5.       Zur medizinischen Situation enthalten die Akten insbesondere die folgenden Angaben:

 

5.1     Während der Schulzeit kam es im Jahr 2017 zu einer Kontaktierung des Kinder- und Jugendpsychiatrischen Dienstes im Zusammenhang mit einer Mobbing-Situation. Der Bericht über das Erstgespräch nennt eine ausgeprägte soziale Ängstlichkeit (Verdacht auf soziale Phobie) und mangelnde Sozialkompetenzen (vgl. IV-Nr. 10 S. 1 f.). Laut einem späteren Bericht gab die Beschwerdeführerin an, sie habe seinerzeit die psychotherapeutische Behandlung nach kurzer Zeit beendet, weil ihr ein stationärer Aufenthalt «angedroht» worden sei. Sie habe damals eine medikamentöse Behandlung zur Beruhigung erhalten (vgl.
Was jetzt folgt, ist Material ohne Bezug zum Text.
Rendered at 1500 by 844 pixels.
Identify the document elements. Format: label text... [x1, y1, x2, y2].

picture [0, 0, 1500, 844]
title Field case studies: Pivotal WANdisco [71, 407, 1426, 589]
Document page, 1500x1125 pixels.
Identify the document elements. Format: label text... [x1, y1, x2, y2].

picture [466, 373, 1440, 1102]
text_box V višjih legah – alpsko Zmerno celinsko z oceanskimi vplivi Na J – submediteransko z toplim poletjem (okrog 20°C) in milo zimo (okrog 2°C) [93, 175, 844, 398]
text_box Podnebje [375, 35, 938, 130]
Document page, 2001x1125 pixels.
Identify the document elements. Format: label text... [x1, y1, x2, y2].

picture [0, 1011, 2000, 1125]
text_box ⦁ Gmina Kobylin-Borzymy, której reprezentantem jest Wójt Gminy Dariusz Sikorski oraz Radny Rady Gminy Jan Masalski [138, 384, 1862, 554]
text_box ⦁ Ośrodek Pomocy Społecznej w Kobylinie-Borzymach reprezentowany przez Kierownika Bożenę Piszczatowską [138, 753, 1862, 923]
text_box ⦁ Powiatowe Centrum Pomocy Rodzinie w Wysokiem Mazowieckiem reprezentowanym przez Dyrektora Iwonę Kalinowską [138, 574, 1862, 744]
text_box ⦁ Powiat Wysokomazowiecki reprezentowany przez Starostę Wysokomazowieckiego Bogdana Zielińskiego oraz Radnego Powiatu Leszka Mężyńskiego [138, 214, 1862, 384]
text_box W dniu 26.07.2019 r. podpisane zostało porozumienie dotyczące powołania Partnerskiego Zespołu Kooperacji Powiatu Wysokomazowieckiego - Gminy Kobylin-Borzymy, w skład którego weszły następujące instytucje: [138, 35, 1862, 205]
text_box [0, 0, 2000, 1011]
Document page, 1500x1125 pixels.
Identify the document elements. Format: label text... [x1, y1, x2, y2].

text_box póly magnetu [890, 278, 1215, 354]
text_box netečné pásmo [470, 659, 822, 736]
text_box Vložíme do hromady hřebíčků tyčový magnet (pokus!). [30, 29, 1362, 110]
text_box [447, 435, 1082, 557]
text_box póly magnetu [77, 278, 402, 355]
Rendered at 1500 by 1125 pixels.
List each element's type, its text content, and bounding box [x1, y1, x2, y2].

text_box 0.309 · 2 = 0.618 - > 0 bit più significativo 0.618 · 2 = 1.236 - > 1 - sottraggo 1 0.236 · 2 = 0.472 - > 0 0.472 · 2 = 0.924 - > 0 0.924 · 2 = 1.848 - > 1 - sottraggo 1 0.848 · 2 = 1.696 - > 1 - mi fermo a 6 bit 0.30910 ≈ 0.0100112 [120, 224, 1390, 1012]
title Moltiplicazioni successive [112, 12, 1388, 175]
IV-Nr. 47 S. 2).

 

5.2     In der Anmeldung vom 28. Juni 2021 erwähnte die Beschwerdeführerin mittelgradige depressive Episoden, eine Angststörung sowie soziale Phobie/ADS (IV-Nr. 6 S. 7). Im Früherfassungs-/Intake-Gespräch vom 8. Juni 2021 schilderte sie, wie sie wegen der psychischen Probleme die Anstellung (es handelte sich um eine Beschäftigung im Praktikantinnenstatus, vgl. IV-Nr. 29 und 15 S. 2) als Rezeptionistin bei J.___, verloren hatte (IV-Nr. 4; vgl. auch IV-Nr. 15 S. 14). Dr. med. E.___, der die Beschwerdeführerin seit April 2020 behandelte, schilderte in einem Bericht vom 23. April 2021 eine depressive Episode und eine ausgeprägte Angstsymptomatik, welche sich am ehesten als soziale Phobie einordnen lasse. Unter der Psychotherapie habe die Beschwerdeführerin wieder regelmässig ihrer 50%-Anstellung nachgehen können. Bei bekannten, als traumatisierend erlebten Mobbingerfahrungen seien einige Sitzungen mit EMDR durchgeführt worden, was jedoch wenig an der Grundsymptomatik geändert habe. Im Verlauf des vergangenen Monats sei es wieder zu vermehrten Absenzen bei der Arbeit gekommen und es habe sich erneut eine depressive Symptomatik mit Antriebslosigkeit, Selbstabwertung und Hoffnungslosigkeit entwickelt (IV-Nr. 9 S. 4).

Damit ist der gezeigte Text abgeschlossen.